What needs to be done
Reproduce word for word the stretch of the passage on microbes in clouds from "What we didn’t" through "particles, like microbes.".

Source extract

+++

When you look at a cloud, you’re actually looking at billions of microorganisms.
Ever since Darwin found microbes in dust over the Atlantic, they’ve turned up in ever-stranger places:
In dust plumes over mountains. In high-altitude snowfields. And in the tops of clouds.
This means, of course, they’re also in rain. Scientists have identified thousands of species of microbes and fungi living in rain and clouds—able to withstand the harsh temperatures, low oxygen and punishing radiation of the atmosphere.
What we didn’t expect is their complex relationship with clouds and rain.
Clouds are usually born at high altitude, where it’s cold enough for ice crystals to form. To do that, they need a nucleus to form around. Nuclei can be inorganic particles, like dust, salt, or ash. Or they can be organic particles, like microbes.
Recently we’ve discovered that many cloud-dwelling microbes create proteins that mimic the structure of ice crystals, allowing ice—and therefore clouds—to form at higher temperatures and lower altitudes.
As the ice crystals grow and become heavy, they fall through the cloud to become snow, sleet, or rain, carrying the microbes down with them.

+++

Collected data entries
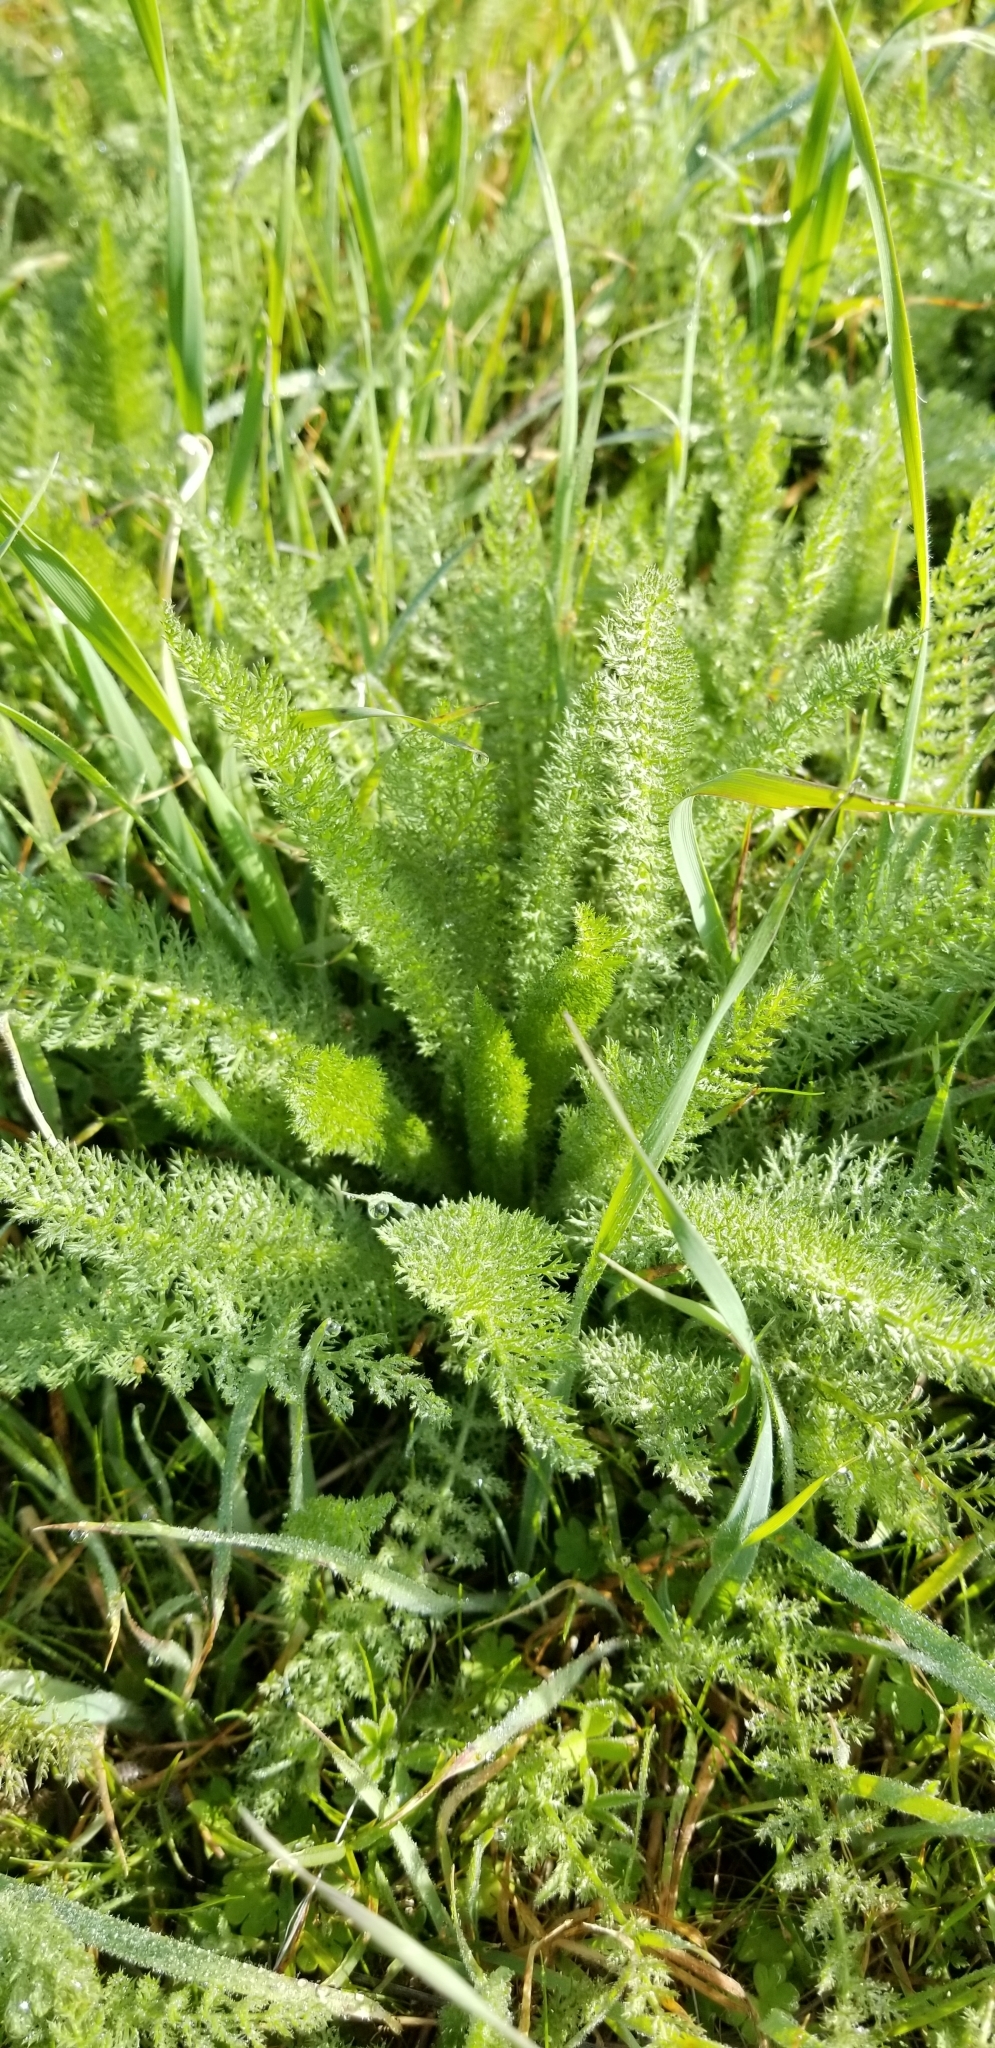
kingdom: Plantae
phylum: Tracheophyta
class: Magnoliopsida
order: Asterales
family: Asteraceae
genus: Achillea
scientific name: Achillea millefolium
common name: Yarrow
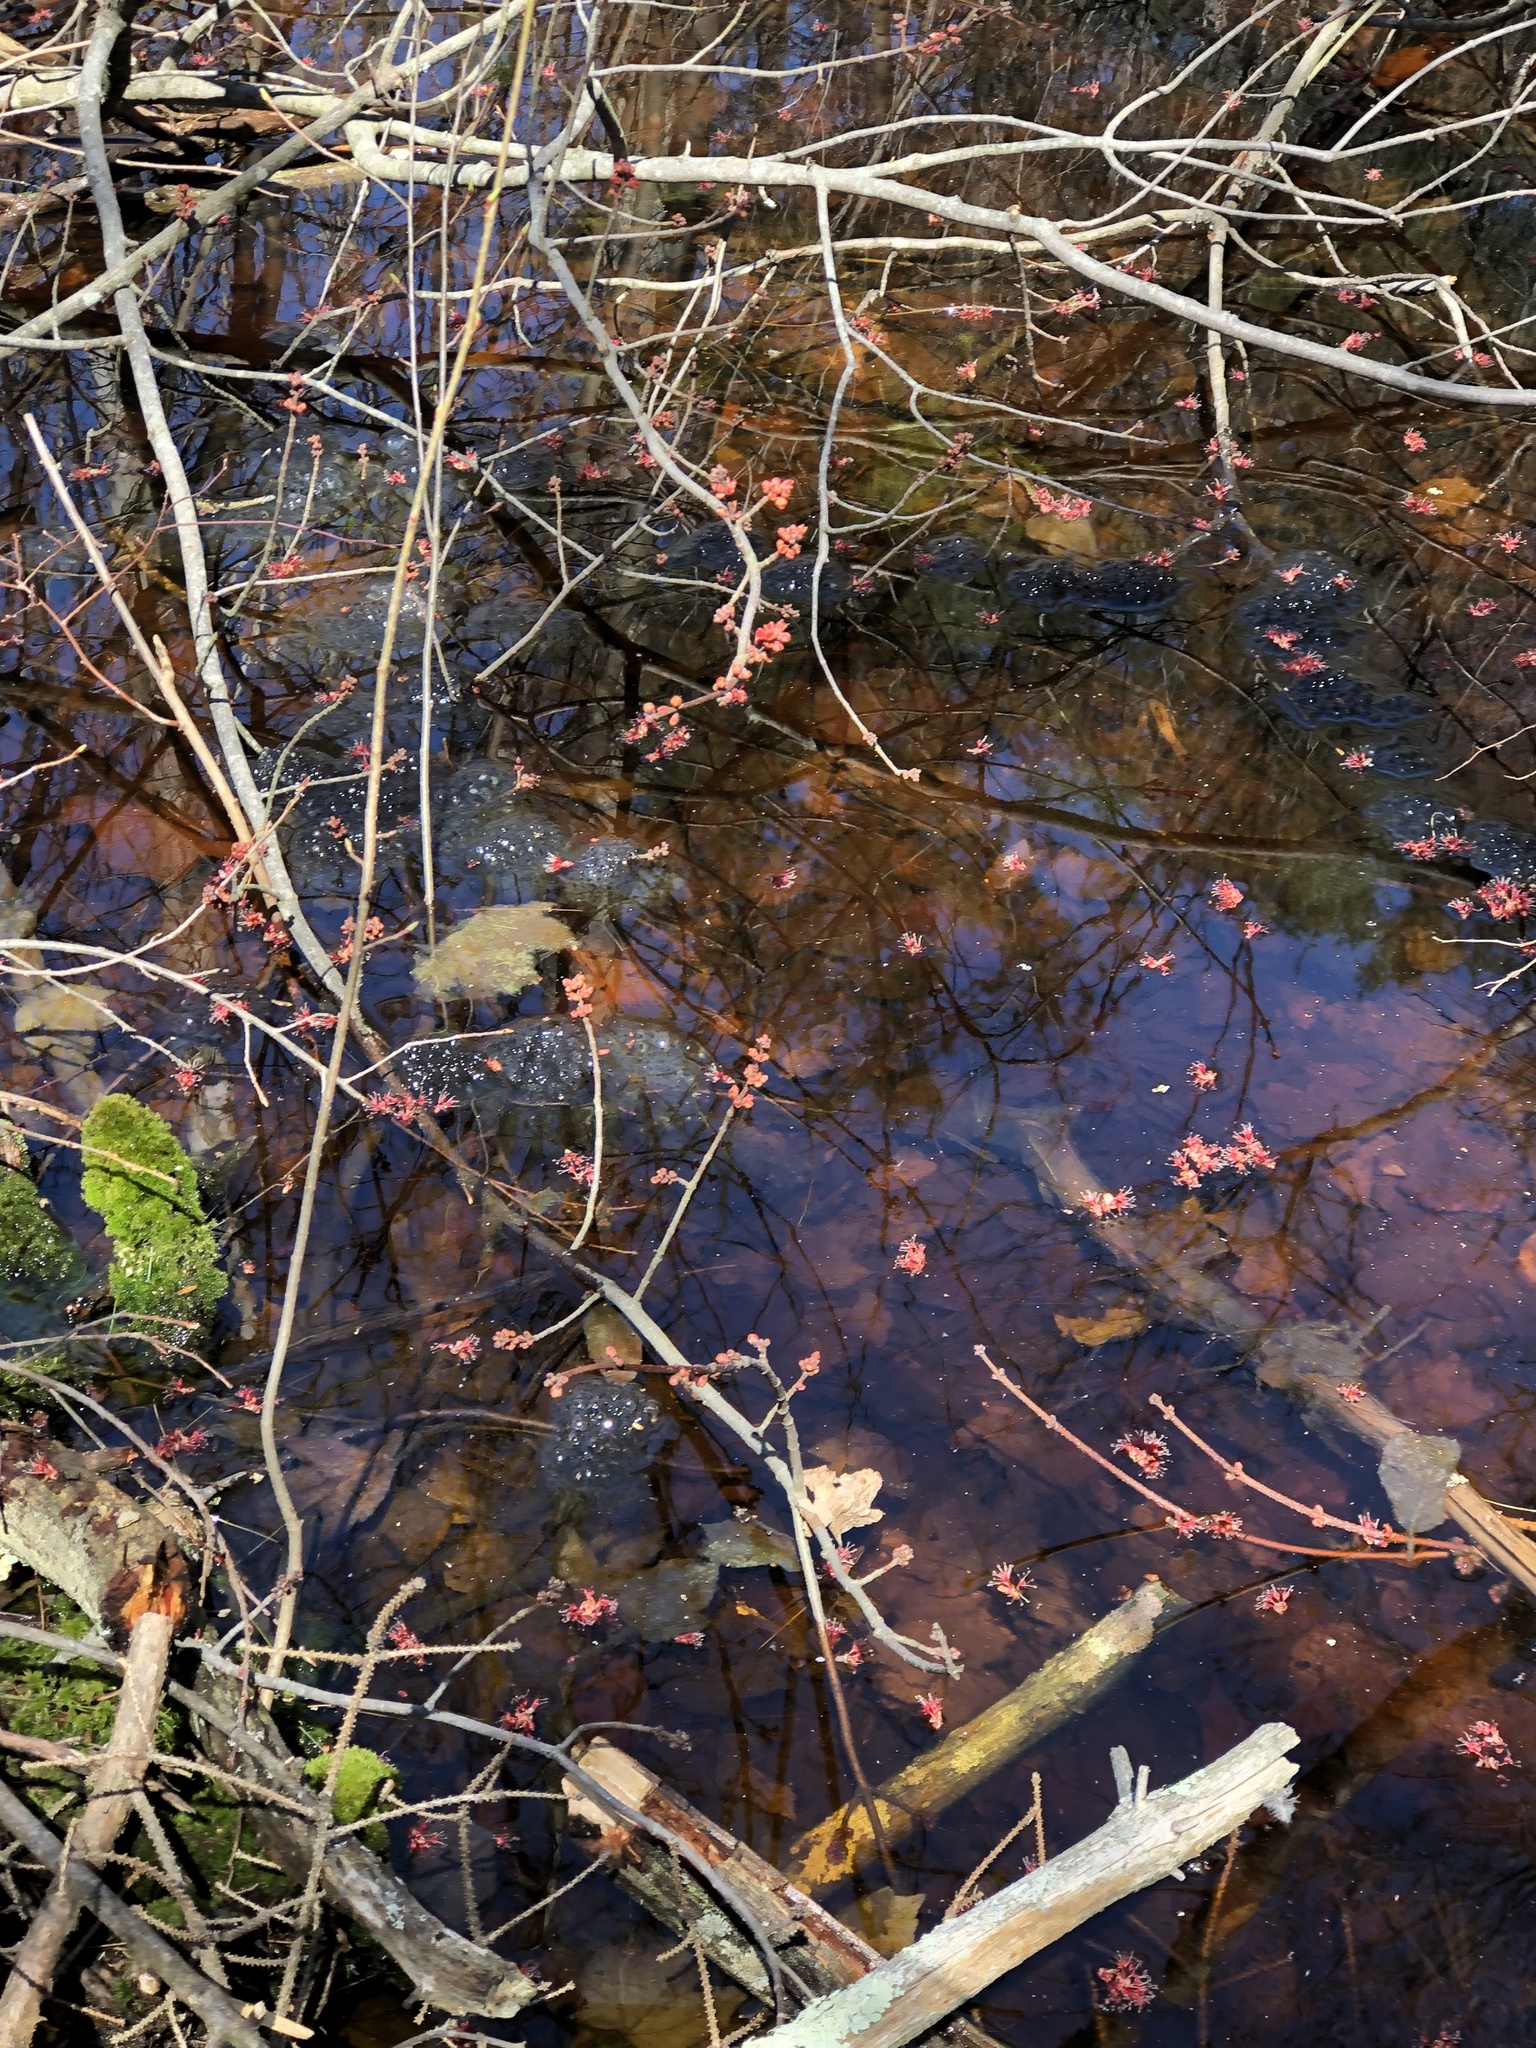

+++

Exercise output
What we didn’t expect is their complex relationship with clouds and rain.
Clouds are usually born at high altitude, where it’s cold enough for ice crystals to form. To do that, they need a nucleus to form around. Nuclei can be inorganic particles, like dust, salt, or ash. Or they can be organic particles, like microbes.